# Any alternative to a Magic Eye for Sky?



## ciars (30 Jun 2008)

Our TV's are linked using our internal cable via the NTL points so we can have sky in a few rooms. Picture and sound works fine but once I add the magic eye into the loop it doesnt work.

I have checked it several times and I have been advised its probably the internal cabling having a bad connection on it somewhere. (when I connect eye directly to sky box it works)

Anyhow. Rather than buying a Digisender - as we have the picture/sound working are there any other simple options available - just need to get the channel changing working.

Wiring directly from sky box is not an option. 

Cheers & thanks


----------



## Hoagy (30 Jun 2008)

The magic eye gets a small dc voltage from the digibox, so it's losing that along the way. There's usually a little red light on the magic eye which tells you all is well.
Are you sending the sky signal up though a wall outlet to some sort of a joint and then back down to more wall outlets?
If the outlets are the isolated type with a little capacitor in them that will block the DC to the magic eye.
Also if you have a TV amplifer in the loop it will block the DC unless it's one of [broken link removed]


----------



## ciars (2 Jul 2008)

Hi Hoagy,

Thanks for the reply. I heard that about the DC voltage and how the magic eye works. Thats why I put it down to bad connections or something...We are using the existing wall outlets (that cable/NTL provided) As far as I know they all loop into a main outlet and feed the rest of the house.

• _Set task A_
Transcribe the magic eye thread between "# Any alternative" and "not an option.", inclusive.
• _Set task B_
For each post in the magic eye thread, give the poster's name and the date shown.
• _Set task C_
According to the magic eye thread, what on the magic eye usually shows that all is well?
The records have nothing to do with the magic eye thread.

• _Excerpted records_
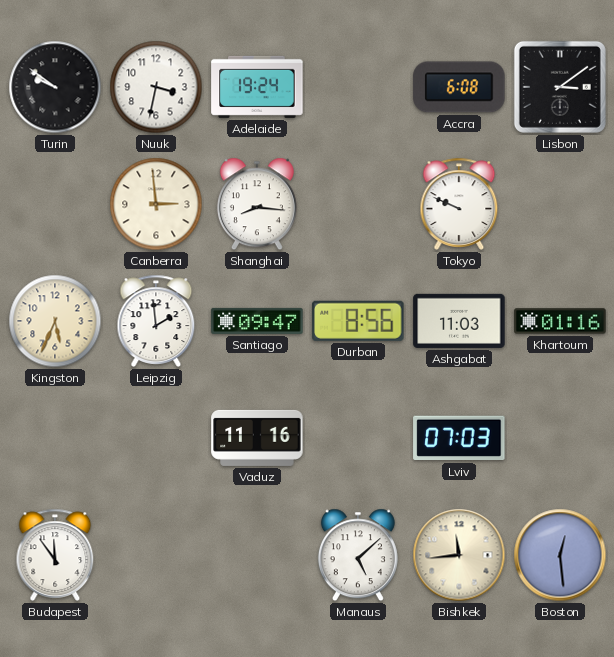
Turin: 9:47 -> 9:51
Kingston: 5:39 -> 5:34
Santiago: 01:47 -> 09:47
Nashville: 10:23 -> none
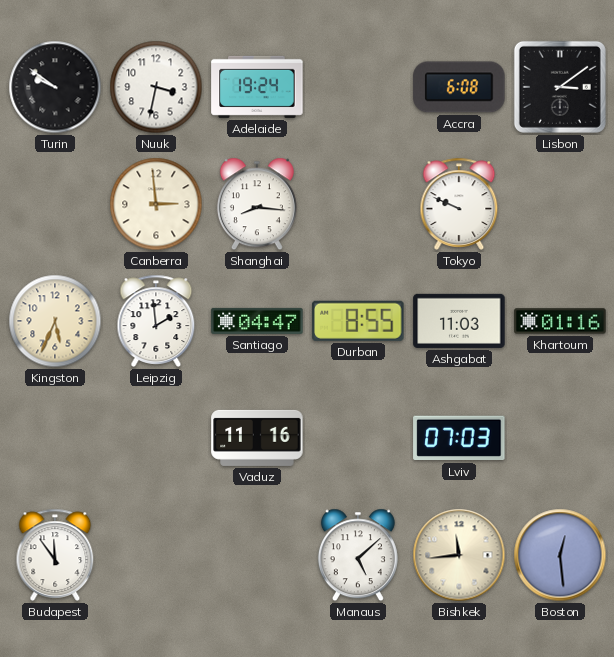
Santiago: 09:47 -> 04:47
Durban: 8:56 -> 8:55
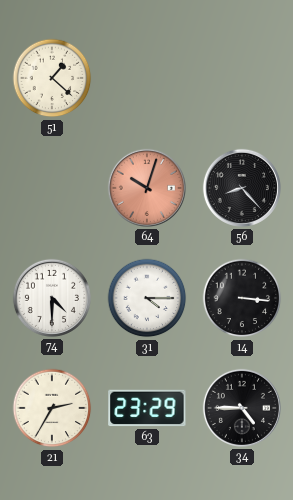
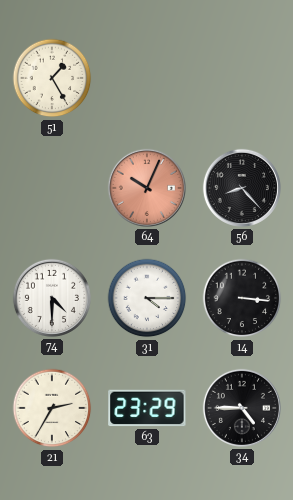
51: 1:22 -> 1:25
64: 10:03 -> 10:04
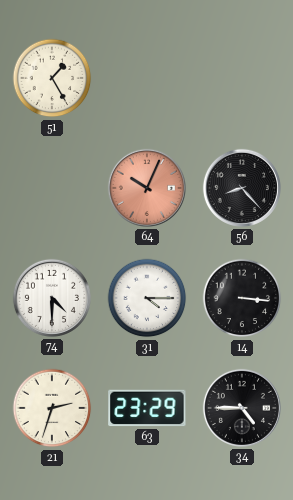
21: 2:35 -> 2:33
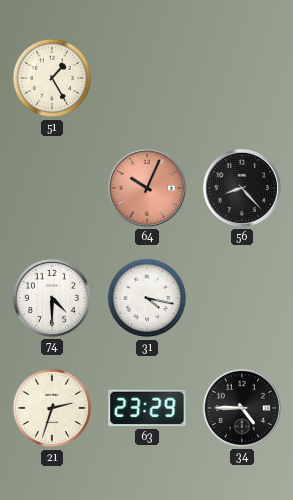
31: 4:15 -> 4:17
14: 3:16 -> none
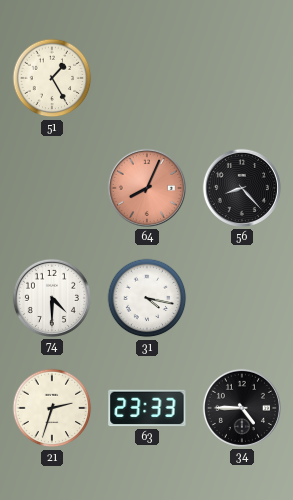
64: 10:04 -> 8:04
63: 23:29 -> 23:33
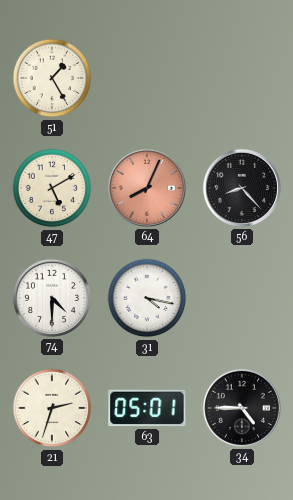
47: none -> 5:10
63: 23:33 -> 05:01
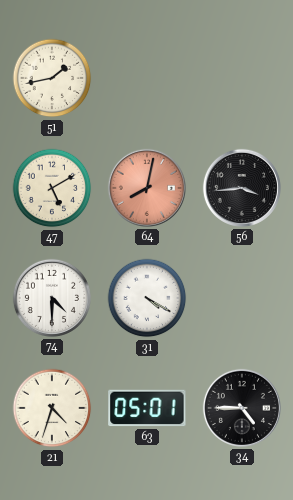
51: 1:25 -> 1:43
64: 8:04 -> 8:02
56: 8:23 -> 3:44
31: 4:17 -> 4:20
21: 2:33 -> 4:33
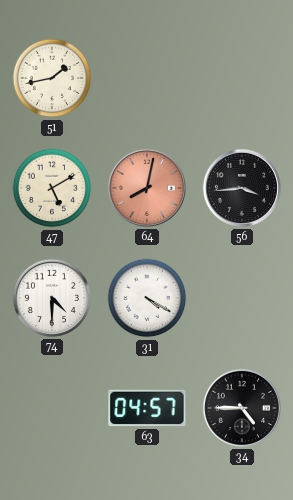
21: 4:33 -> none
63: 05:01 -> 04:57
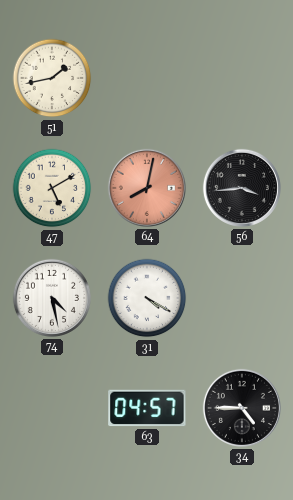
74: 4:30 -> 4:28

--

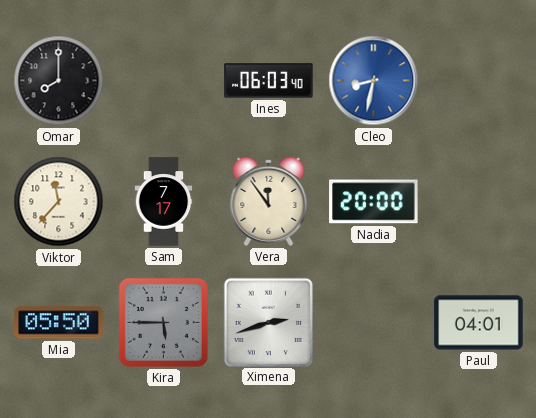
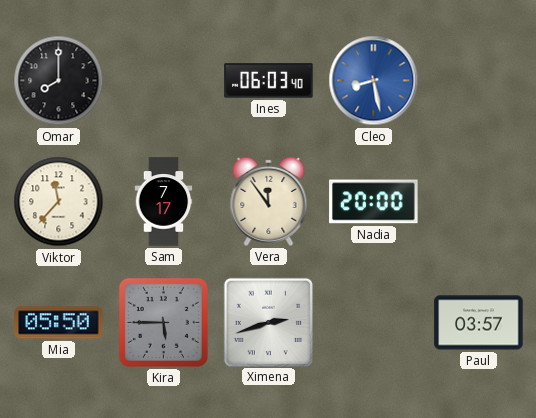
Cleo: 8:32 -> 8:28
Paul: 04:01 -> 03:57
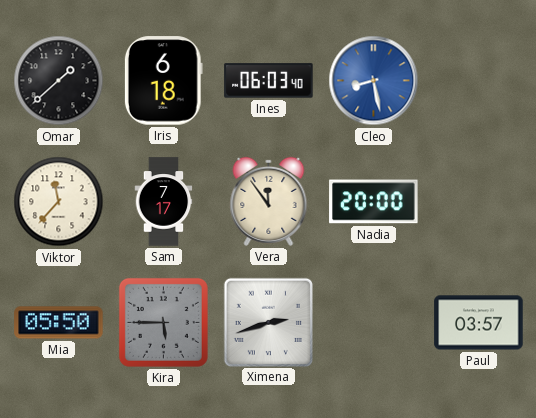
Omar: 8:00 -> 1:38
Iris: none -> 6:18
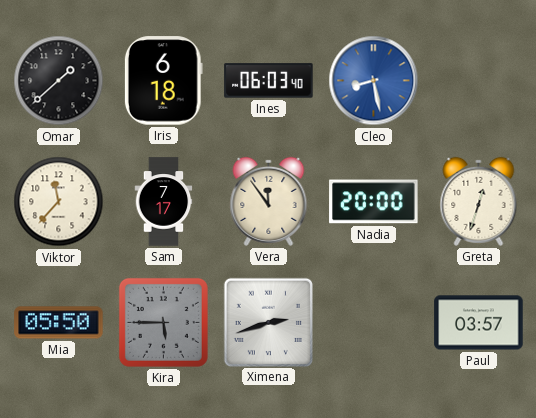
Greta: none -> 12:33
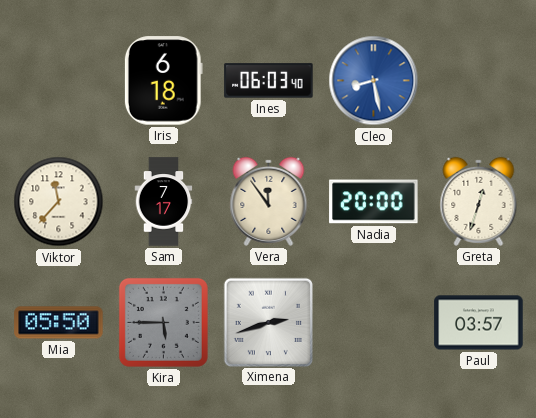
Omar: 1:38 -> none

• _Task result A_
# Any alternative to a Magic Eye for Sky?



## ciars (30 Jun 2008)

Our TV's are linked using our internal cable via the NTL points so we can have sky in a few rooms. Picture and sound works fine but once I add the magic eye into the loop it doesnt work.

I have checked it several times and I have been advised its probably the internal cabling having a bad connection on it somewhere. (when I connect eye directly to sky box it works)

Anyhow. Rather than buying a Digisender - as we have the picture/sound working are there any other simple options available - just need to get the channel changing working.

Wiring directly from sky box is not an option.

• _Task result B_
- ciars, 30 Jun 2008
- Hoagy, 30 Jun 2008
- ciars, 2 Jul 2008

• _Task result C_
A little red light on the magic eye.